In the main menu of LaminarFlow, you'll find a crucial section dedicated to Presets. Mastery of Presets is key to streamlining your workflow, as they offer significant time-saving benefits when used strategically.

What are Presets?

A Preset in LaminarFlow consists of several fields, each serving a distinct purpose:

  • Name: Your chosen identifier for the preset.
  • Description: A brief overview of the preset’s purpose and functionality.
  • System: This field is pivotal. It shapes your query by providing contextual directives to the AI, ensuring precise and relevant responses.
  • Pre-Query: Acts as a fine-tuning mechanism for the System field, used for refining the AI's focus just before the main query.
  • Frequency Penalty: Adjust this to manage how often certain responses are repeated.
  • Presence Penalty: Use this to influence the variety in the AI's responses.
  • Temperature: Controls the level of creativity and randomness in responses.
  • Max Tokens: Sets the limit for the length of the AI's response.
  • Top P: Another lever for managing response diversity.

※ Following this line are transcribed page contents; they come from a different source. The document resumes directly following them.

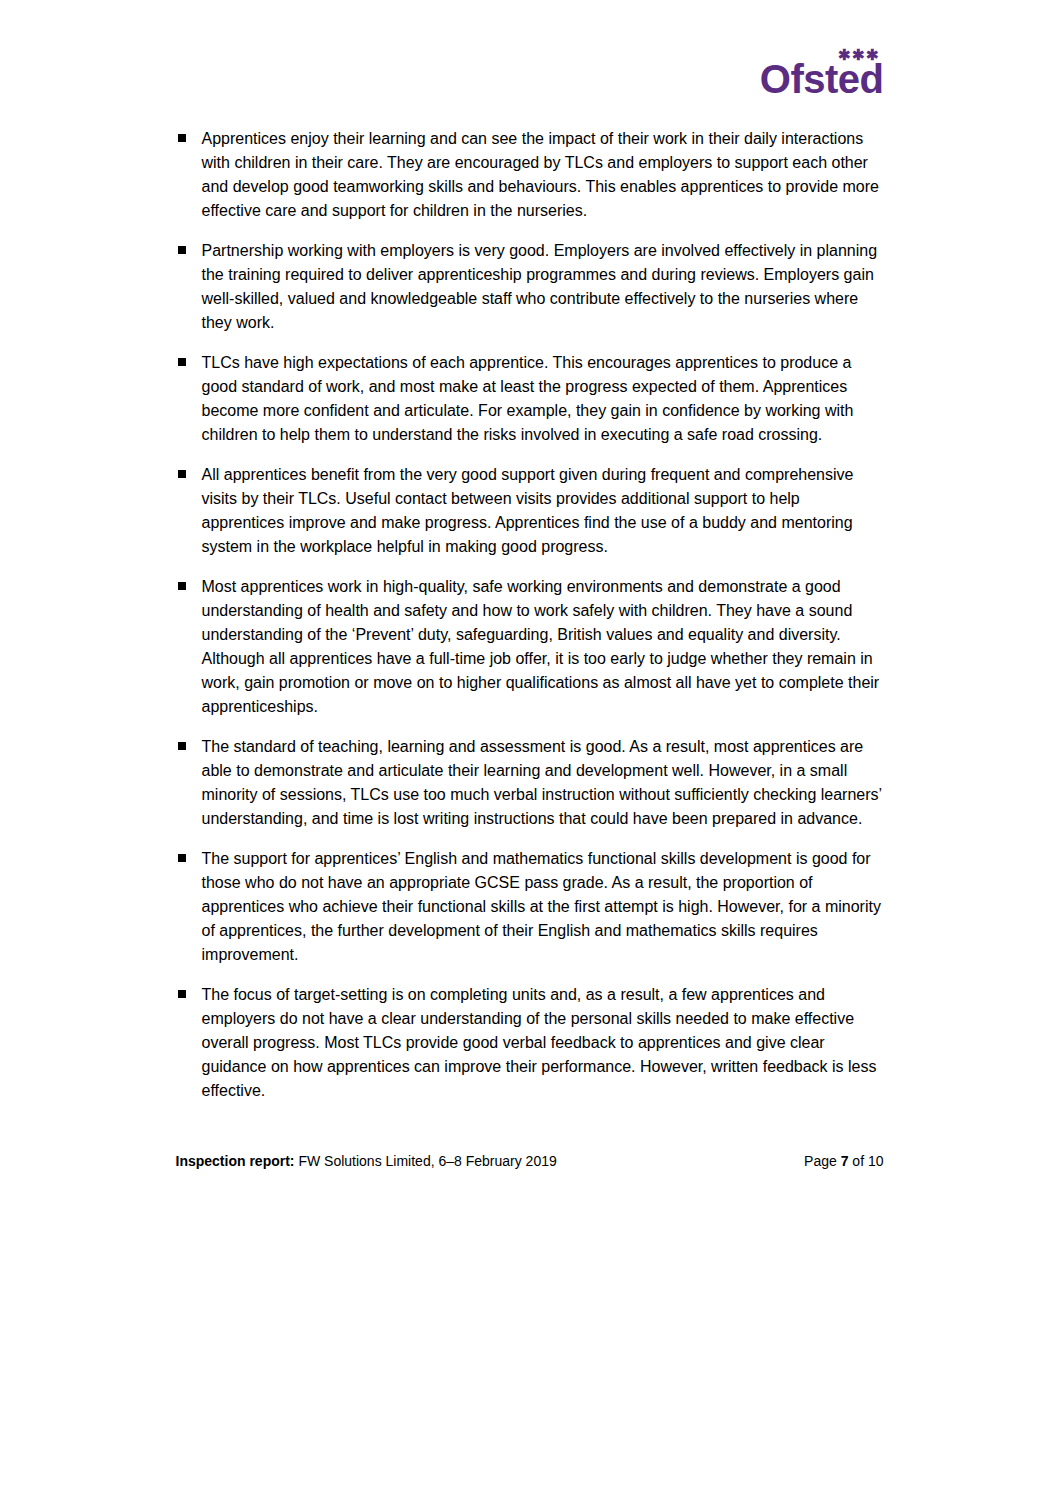✱✱✱ Ofsted
Apprentices enjoy their learning and can see the impact of their work in their daily interactions with children in their care. They are encouraged by TLCs and employers to support each other and develop good teamworking skills and behaviours. This enables apprentices to provide more effective care and support for children in the nurseries.
Partnership working with employers is very good. Employers are involved effectively in planning the training required to deliver apprenticeship programmes and during reviews. Employers gain well-skilled, valued and knowledgeable staff who contribute effectively to the nurseries where they work.
TLCs have high expectations of each apprentice. This encourages apprentices to produce a good standard of work, and most make at least the progress expected of them. Apprentices become more confident and articulate. For example, they gain in confidence by working with children to help them to understand the risks involved in executing a safe road crossing.
All apprentices benefit from the very good support given during frequent and comprehensive visits by their TLCs. Useful contact between visits provides additional support to help apprentices improve and make progress. Apprentices find the use of a buddy and mentoring system in the workplace helpful in making good progress.
Most apprentices work in high-quality, safe working environments and demonstrate a good understanding of health and safety and how to work safely with children. They have a sound understanding of the ‘Prevent’ duty, safeguarding, British values and equality and diversity. Although all apprentices have a full-time job offer, it is too early to judge whether they remain in work, gain promotion or move on to higher qualifications as almost all have yet to complete their apprenticeships.
The standard of teaching, learning and assessment is good. As a result, most apprentices are able to demonstrate and articulate their learning and development well. However, in a small minority of sessions, TLCs use too much verbal instruction without sufficiently checking learners’ understanding, and time is lost writing instructions that could have been prepared in advance.
The support for apprentices’ English and mathematics functional skills development is good for those who do not have an appropriate GCSE pass grade. As a result, the proportion of apprentices who achieve their functional skills at the first attempt is high. However, for a minority of apprentices, the further development of their English and mathematics skills requires improvement.
The focus of target-setting is on completing units and, as a result, a few apprentices and employers do not have a clear understanding of the personal skills needed to make effective overall progress. Most TLCs provide good verbal feedback to apprentices and give clear guidance on how apprentices can improve their performance. However, written feedback is less effective.
Inspection report: FW Solutions Limited, 6–8 February 2019
Page 7 of 10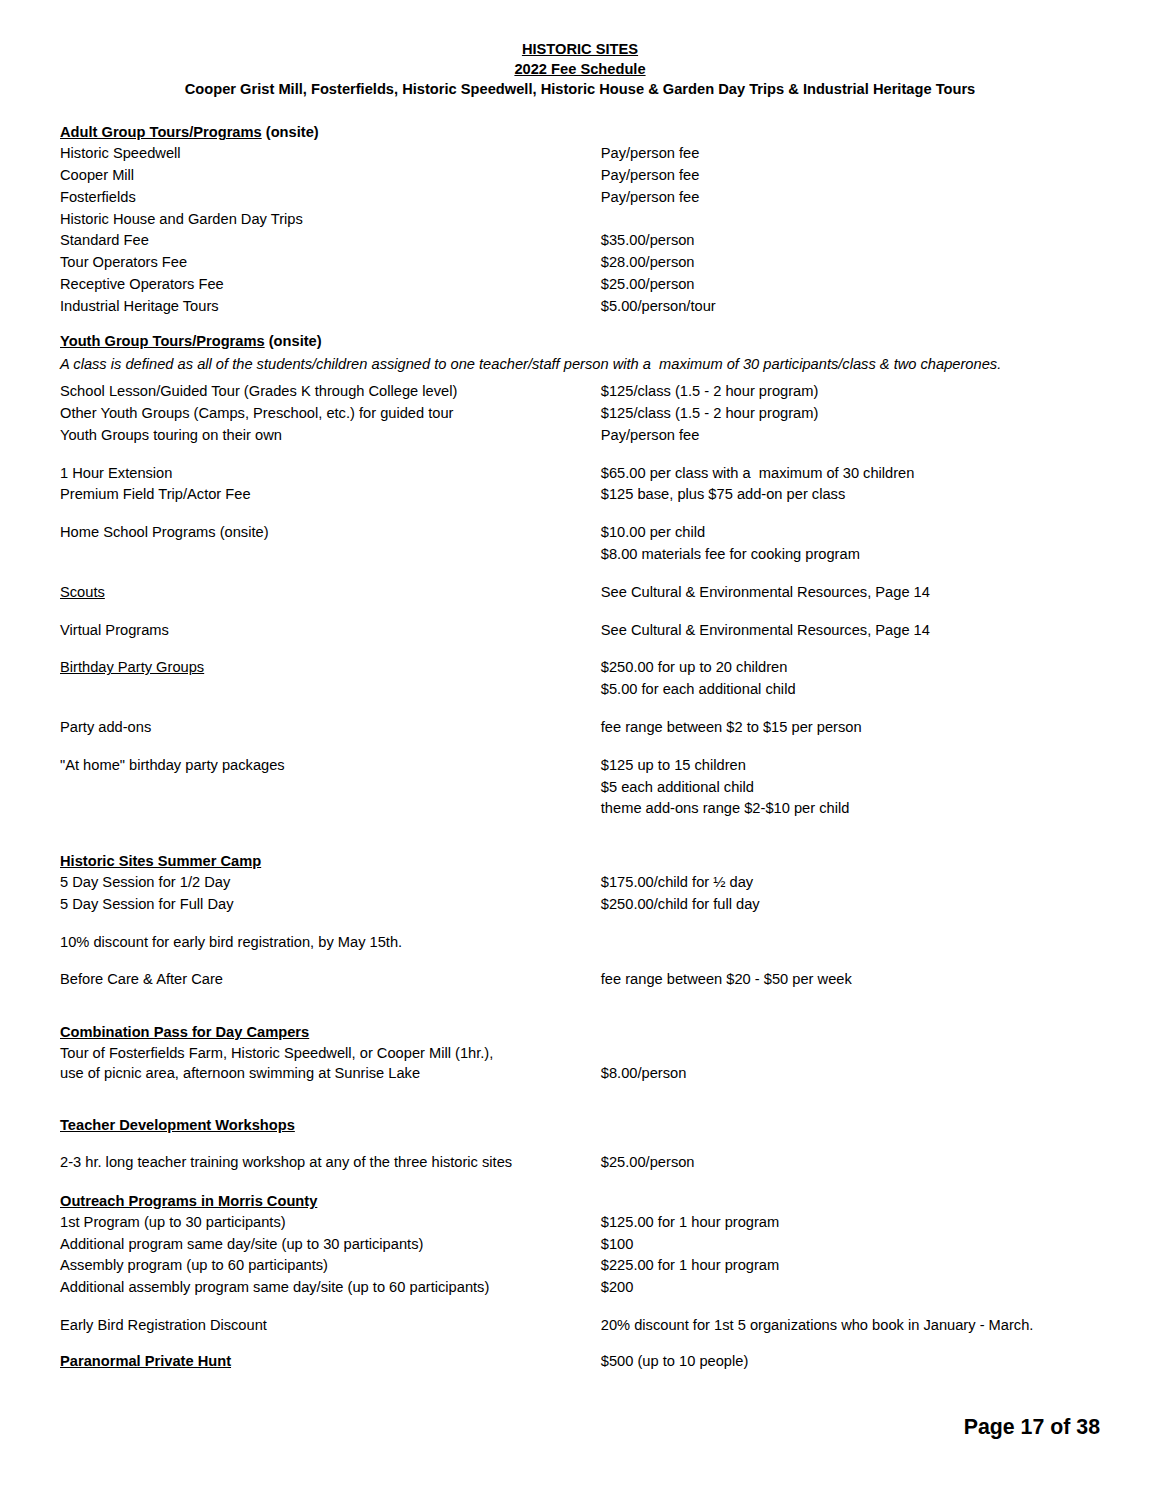HISTORIC SITES
2022 Fee Schedule
Cooper Grist Mill, Fosterfields, Historic Speedwell, Historic House & Garden Day Trips & Industrial Heritage Tours
Adult Group Tours/Programs
(onsite)
| Historic Speedwell | Pay/person fee |
| Cooper Mill | Pay/person fee |
| Fosterfields | Pay/person fee |
| Historic House and Garden Day Trips | |
| Standard Fee | $35.00/person |
| Tour Operators Fee | $28.00/person |
| Receptive Operators Fee | $25.00/person |
| Industrial Heritage Tours | $5.00/person/tour |
Youth Group Tours/Programs
(onsite)
A class is defined as all of the students/children assigned to one teacher/staff person with a maximum of 30 participants/class & two chaperones.
| School Lesson/Guided Tour (Grades K through College level) | $125/class (1.5 - 2 hour program) |
| Other Youth Groups (Camps, Preschool, etc.) for guided tour | $125/class (1.5 - 2 hour program) |
| Youth Groups touring on their own | Pay/person fee |
| 1 Hour Extension | $65.00 per class with a maximum of 30 children |
| Premium Field Trip/Actor Fee | $125 base, plus $75 add-on per class |
| Home School Programs (onsite) | $10.00 per child |
| | $8.00 materials fee for cooking program |
| Scouts | See Cultural & Environmental Resources, Page 14 |
| Virtual Programs | See Cultural & Environmental Resources, Page 14 |
| Birthday Party Groups | $250.00 for up to 20 children |
| | $5.00 for each additional child |
| Party add-ons | fee range between $2 to $15 per person |
| "At home" birthday party packages | $125 up to 15 children |
| | $5 each additional child |
| | theme add-ons range $2-$10 per child |
Historic Sites Summer Camp
| 5 Day Session for 1/2 Day | $175.00/child for ½ day |
| 5 Day Session for Full Day | $250.00/child for full day |
| 10% discount for early bird registration, by May 15th. | |
| Before Care & After Care | fee range between $20 - $50 per week |
Combination Pass for Day Campers
| Tour of Fosterfields Farm, Historic Speedwell, or Cooper Mill (1hr.), use of picnic area, afternoon swimming at Sunrise Lake | $8.00/person |
Teacher Development Workshops
| 2-3 hr. long teacher training workshop at any of the three historic sites | $25.00/person |
Outreach Programs in Morris County
| 1st Program (up to 30 participants) | $125.00 for 1 hour program |
| Additional program same day/site (up to 30 participants) | $100 |
| Assembly program (up to 60 participants) | $225.00 for 1 hour program |
| Additional assembly program same day/site (up to 60 participants) | $200 |
| Early Bird Registration Discount | 20% discount for 1st 5 organizations who book in January - March. |
| Paranormal Private Hunt | $500 (up to 10 people) |
Page 17 of 38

Presets are especially beneficial when generating numerous Instructions that require a consistent framework.

Example of a Preset

Below is a straightforward illustration showcasing the structure of a typical Preset:


Data Scientist


Free library of prompts


I want you to act as a data scientist. Imagine you're working on a challenging project for a cutting-edge
tech company. You've been tasked with extracting valuable insights from a large dataset related to user
behavior on a new app. Your goal is to provide actionable recommendations to improve user engagement
and retention.


I'm going to ask you something about our marketing campain and you will answer in a maximum of 1000 words.

This example illustrates how Presets can be tailored to specific roles and scenarios, enhancing the relevance and accuracy of AI-generated responses.

Our public library already includes a diverse range of these Presets for your immediate use.